Science Has Proven What We Already Knew About Plus-Size Models

Science Has Proven What We Already Knew About Plus-Size Models

Hands up if you've ever been personally victimised by Regina George? We're joking, but if you can honestly say you've never felt like absolute crap after reading a magazine or seeing an ad campaign, it's either because: a) you're one of the very lucky few whose body is being represented, or b) because you are some sort of goddess who came out of the womb already bopo af.

It takes no genius to work it out, but seeing plus-size models in the media is actually good for us. Science - actual geniuses - has literally proven it too, just in case we needed the extra proof.

The studyIs Plus Size Equal? The positive impact of average and plus-sized media fashion models on women’s cognitive resource allocation, social comparisons, and body satisfaction - was published last week by Florida State University. Assistant professors Russell Clayton and Jessica Ridgeway co-authored the study and have claimed that their findings showed greater body satisfaction after engaging with content featuring plus-size models than when looking at imagery showing average and thinner bodies.

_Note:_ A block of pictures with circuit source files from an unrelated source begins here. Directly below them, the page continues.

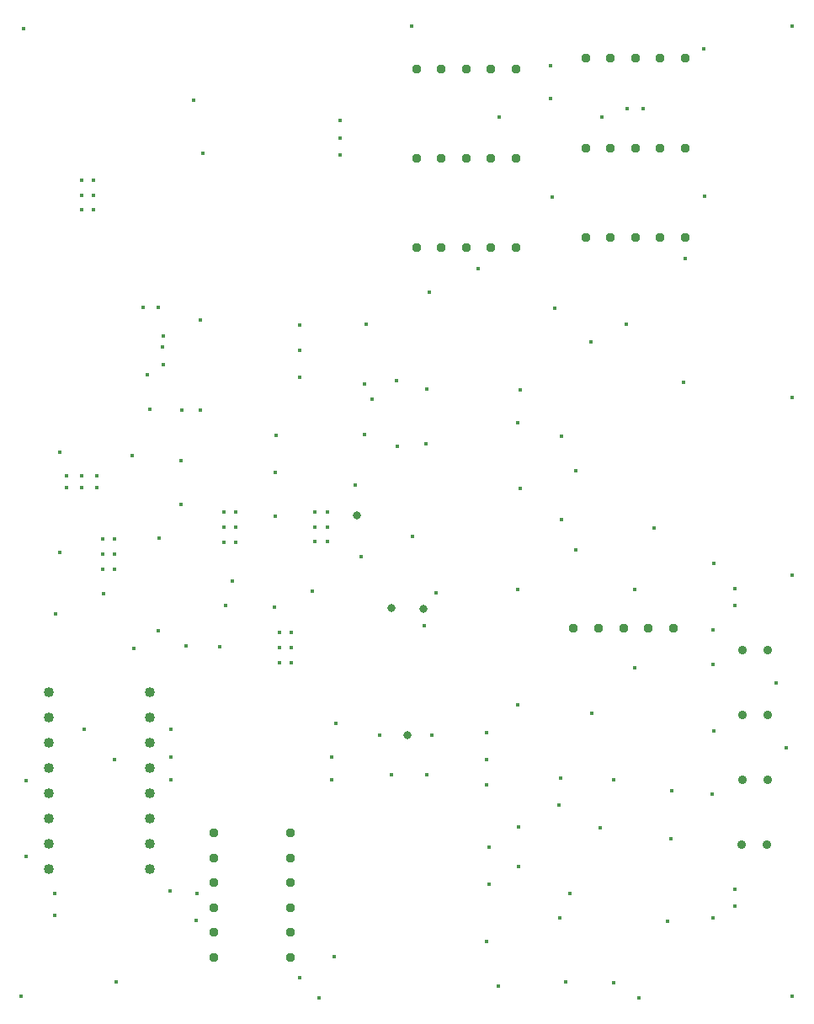
<source format=gbr>
%TF.GenerationSoftware,KiCad,Pcbnew,(6.0.8)*%
%TF.CreationDate,2023-12-15T22:11:49-05:00*%
%TF.ProjectId,main_pcb,6d61696e-5f70-4636-922e-6b696361645f,rev?*%
%TF.SameCoordinates,Original*%
%TF.FileFunction,Plated,1,2,PTH,Drill*%
%TF.FilePolarity,Positive*%
%FSLAX46Y46*%
G04 Gerber Fmt 4.6, Leading zero omitted, Abs format (unit mm)*
G04 Created by KiCad (PCBNEW (6.0.8)) date 2023-12-15 22:11:49*
%MOMM*%
%LPD*%
G01*
G04 APERTURE LIST*
%TA.AperFunction,ViaDrill*%
%ADD10C,0.400000*%
%TD*%
%TA.AperFunction,ViaDrill*%
%ADD11C,0.800000*%
%TD*%
%TA.AperFunction,ComponentDrill*%
%ADD12C,0.900000*%
%TD*%
%TA.AperFunction,ComponentDrill*%
%ADD13C,0.950000*%
%TD*%
%TA.AperFunction,ComponentDrill*%
%ADD14C,1.020000*%
%TD*%
G04 APERTURE END LIST*
D10*
X51250000Y-148750000D03*
X51500000Y-51500000D03*
X51700000Y-127100000D03*
X51700000Y-134700000D03*
X54600000Y-138400000D03*
X54600000Y-140600000D03*
X54700000Y-110300000D03*
X55100000Y-94100000D03*
X55100000Y-104100000D03*
X55800000Y-96400000D03*
X55800000Y-97600000D03*
X57300000Y-66700000D03*
X57300000Y-68200000D03*
X57300000Y-69700000D03*
X57300000Y-96400000D03*
X57300000Y-97600000D03*
X57600000Y-121900000D03*
X58500000Y-66700000D03*
X58500000Y-68200000D03*
X58500000Y-69700000D03*
X58800000Y-96400000D03*
X58800000Y-97600000D03*
X59400000Y-102800000D03*
X59400000Y-104300000D03*
X59400000Y-105800000D03*
X59500000Y-108300000D03*
X60600000Y-102800000D03*
X60600000Y-104300000D03*
X60600000Y-105800000D03*
X60600000Y-125000000D03*
X60800000Y-147300000D03*
X62400000Y-94400000D03*
X62600000Y-113800000D03*
X63500000Y-79500000D03*
X63892000Y-86262500D03*
X64150000Y-89750000D03*
X65000000Y-79500000D03*
X65000000Y-112000000D03*
X65100000Y-102700000D03*
X65400000Y-83500000D03*
X65500000Y-82381000D03*
X65543000Y-85243000D03*
X66200000Y-138150000D03*
X66250000Y-124750000D03*
X66250000Y-127000000D03*
X66300000Y-121900000D03*
X67300000Y-99300000D03*
X67310000Y-94869000D03*
X67375000Y-89850000D03*
X67818000Y-113538000D03*
X68600000Y-58700000D03*
X68850000Y-141100000D03*
X68950000Y-138400000D03*
X69212500Y-80800000D03*
X69212500Y-89841500D03*
X69500000Y-64000000D03*
X71200000Y-113600000D03*
X71600000Y-100100000D03*
X71600000Y-101600000D03*
X71600000Y-103100000D03*
X71750000Y-109500000D03*
X72500000Y-107000000D03*
X72800000Y-100100000D03*
X72800000Y-101600000D03*
X72800000Y-103100000D03*
X76700000Y-109600000D03*
X76800000Y-96100000D03*
X76800000Y-100500000D03*
X76900000Y-92400000D03*
X77200000Y-112200000D03*
X77200000Y-113700000D03*
X77200000Y-115200000D03*
X78400000Y-112200000D03*
X78400000Y-113700000D03*
X78400000Y-115200000D03*
X79200000Y-81250000D03*
X79200000Y-83800000D03*
X79200000Y-86500000D03*
X79200000Y-146900000D03*
X80500000Y-108000000D03*
X80800000Y-100070000D03*
X80800000Y-101570000D03*
X80800000Y-103070000D03*
X81200000Y-148900000D03*
X82000000Y-100070000D03*
X82000000Y-101570000D03*
X82000000Y-103070000D03*
X82500000Y-124750000D03*
X82500000Y-127000000D03*
X82700000Y-144800000D03*
X82900000Y-121300000D03*
X83300000Y-60700000D03*
X83300000Y-62500000D03*
X83300000Y-64200000D03*
X84800000Y-97400000D03*
X85400000Y-104600000D03*
X85750000Y-92250000D03*
X85800000Y-87200000D03*
X85900000Y-81200000D03*
X86492500Y-88700000D03*
X87300000Y-122500000D03*
X88500000Y-126500000D03*
X89000000Y-86900000D03*
X89100000Y-93500000D03*
X90500000Y-51250000D03*
X90600000Y-102500000D03*
X91750000Y-111500000D03*
X91900000Y-93200000D03*
X92000000Y-87700000D03*
X92000000Y-126500000D03*
X92300000Y-78000000D03*
X92500000Y-122500000D03*
X93000000Y-108200000D03*
X97200000Y-75600000D03*
X98000000Y-122250000D03*
X98000000Y-125000000D03*
X98000000Y-127500000D03*
X98000000Y-143250000D03*
X98250000Y-133750000D03*
X98250000Y-137500000D03*
X99250000Y-147750000D03*
X99350000Y-60400000D03*
X101200000Y-91100000D03*
X101200000Y-107900000D03*
X101200000Y-119500000D03*
X101250000Y-131750000D03*
X101250000Y-135750000D03*
X101400000Y-87800000D03*
X101400000Y-97700000D03*
X104500000Y-55200000D03*
X104500000Y-58500000D03*
X104600000Y-68400000D03*
X104900000Y-79600000D03*
X105283000Y-129540000D03*
X105400000Y-140900000D03*
X105500000Y-126800000D03*
X105537000Y-92456000D03*
X105537000Y-100838000D03*
X106000000Y-147300000D03*
X106426000Y-138430000D03*
X107000000Y-95900000D03*
X107000000Y-103900000D03*
X108500000Y-83000000D03*
X108600000Y-120300000D03*
X109474000Y-131826000D03*
X109650000Y-60400000D03*
X110800000Y-127000000D03*
X110800000Y-147400000D03*
X112100000Y-81200000D03*
X112200000Y-59500000D03*
X112900000Y-107900000D03*
X112900000Y-115700000D03*
X113400000Y-148900000D03*
X113800000Y-59500000D03*
X114900000Y-101700000D03*
X116250000Y-141250000D03*
X116600000Y-132900000D03*
X116700000Y-128100000D03*
X117850000Y-87000000D03*
X118000000Y-74550000D03*
X119900000Y-53500000D03*
X120000000Y-68300000D03*
X120700000Y-128400000D03*
X120800000Y-111900000D03*
X120800000Y-115400000D03*
X120800000Y-140900000D03*
X120900000Y-105200000D03*
X120900000Y-122100000D03*
X123000000Y-107800000D03*
X123000000Y-109500000D03*
X123000000Y-138000000D03*
X123000000Y-139700000D03*
X127127000Y-117221000D03*
X128200000Y-123800000D03*
X128750000Y-51250000D03*
X128750000Y-148750000D03*
X128800000Y-88600000D03*
X128800000Y-106400000D03*
D11*
X85000000Y-100406001D03*
X88500000Y-109750000D03*
X90100000Y-122550000D03*
X91700000Y-109800000D03*
D12*
%TO.C,D5*%
X123710000Y-133500000D03*
%TO.C,D8*%
X123735000Y-114000000D03*
%TO.C,D7*%
X123735000Y-120500000D03*
%TO.C,D6*%
X123735000Y-127000000D03*
%TO.C,D5*%
X126250000Y-133500000D03*
%TO.C,D8*%
X126275000Y-114000000D03*
%TO.C,D7*%
X126275000Y-120500000D03*
%TO.C,D6*%
X126275000Y-127000000D03*
D13*
%TO.C,J10*%
X70612000Y-132334000D03*
X70612000Y-134834000D03*
X70612000Y-137334000D03*
X70612000Y-139834000D03*
X70612000Y-142334000D03*
X70612000Y-144834000D03*
%TO.C,J8*%
X78299800Y-132332400D03*
X78299800Y-134832400D03*
X78299800Y-137332400D03*
X78299800Y-139832400D03*
X78299800Y-142332400D03*
X78299800Y-144832400D03*
%TO.C,J6*%
X91000000Y-55525000D03*
%TO.C,J5*%
X91000000Y-64525000D03*
%TO.C,J4*%
X91000000Y-73525000D03*
%TO.C,J6*%
X93500000Y-55525000D03*
%TO.C,J5*%
X93500000Y-64525000D03*
%TO.C,J4*%
X93500000Y-73525000D03*
%TO.C,J6*%
X96000000Y-55525000D03*
%TO.C,J5*%
X96000000Y-64525000D03*
%TO.C,J4*%
X96000000Y-73525000D03*
%TO.C,J6*%
X98500000Y-55525000D03*
%TO.C,J5*%
X98500000Y-64525000D03*
%TO.C,J4*%
X98500000Y-73525000D03*
%TO.C,J6*%
X101000000Y-55525000D03*
%TO.C,J5*%
X101000000Y-64525000D03*
%TO.C,J4*%
X101000000Y-73525000D03*
%TO.C,J7*%
X106800000Y-111760000D03*
%TO.C,J1*%
X108000000Y-54475000D03*
%TO.C,J2*%
X108000000Y-63475000D03*
%TO.C,J3*%
X108000000Y-72475000D03*
%TO.C,J7*%
X109300000Y-111760000D03*
%TO.C,J1*%
X110500000Y-54475000D03*
%TO.C,J2*%
X110500000Y-63475000D03*
%TO.C,J3*%
X110500000Y-72475000D03*
%TO.C,J7*%
X111800000Y-111760000D03*
%TO.C,J1*%
X113000000Y-54475000D03*
%TO.C,J2*%
X113000000Y-63475000D03*
%TO.C,J3*%
X113000000Y-72475000D03*
%TO.C,J7*%
X114300000Y-111760000D03*
%TO.C,J1*%
X115500000Y-54475000D03*
%TO.C,J2*%
X115500000Y-63475000D03*
%TO.C,J3*%
X115500000Y-72475000D03*
%TO.C,J7*%
X116800000Y-111760000D03*
%TO.C,J1*%
X118000000Y-54475000D03*
%TO.C,J2*%
X118000000Y-63475000D03*
%TO.C,J3*%
X118000000Y-72475000D03*
D14*
%TO.C,U3*%
X54009000Y-118157000D03*
X54009000Y-120697000D03*
X54009000Y-123237000D03*
X54009000Y-125777000D03*
X54009000Y-128317000D03*
X54009000Y-130857000D03*
X54009000Y-133397000D03*
X54009000Y-135937000D03*
X64169000Y-118157000D03*
X64169000Y-120697000D03*
X64169000Y-123237000D03*
X64169000Y-125777000D03*
X64169000Y-128317000D03*
X64169000Y-130857000D03*
X64169000Y-133397000D03*
X64169000Y-135937000D03*
M02*

</source>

The study monitored 49 female students at the university who suffered with body image issues, and found that exposure to plus-size bodies meant that they retained more memory of plus-size models than when they looked at models of a smaller size.

"Unrealistic-sized media models" we also proven to have a negative impact on a consumer's "mental and physical health, including experiencing lower body satisfaction." Most women can garner from their own personal appearances that this is true, and the influx of successful plus size models - Ashley Graham, Denise Bidot, Precious Lee, Tess Holliday just to name a few - goes to show that the media is catching on to consumer's positive response.

“Women reported the greatest body satisfaction and the least amount of social comparisons when viewing plus-size models, but body satisfaction decreased and social comparisons increased when viewing average sized followed by thin size models,” the study said.

Whilst the fashion industry is taking small steps in the right direction, diversity and inclusivity is still severely lacking. There's also the question of sincerity and ulterior motives when it comes to using plus-size models in what could just the 'token fat girl' to help jump of the body positivity bandwagon. Either way, by including these bodies, it's clearly having a great impact on women and how they view themselves, which is the number one priority. Fingers crossed for modelling agencies and media outlets to stay on the right track.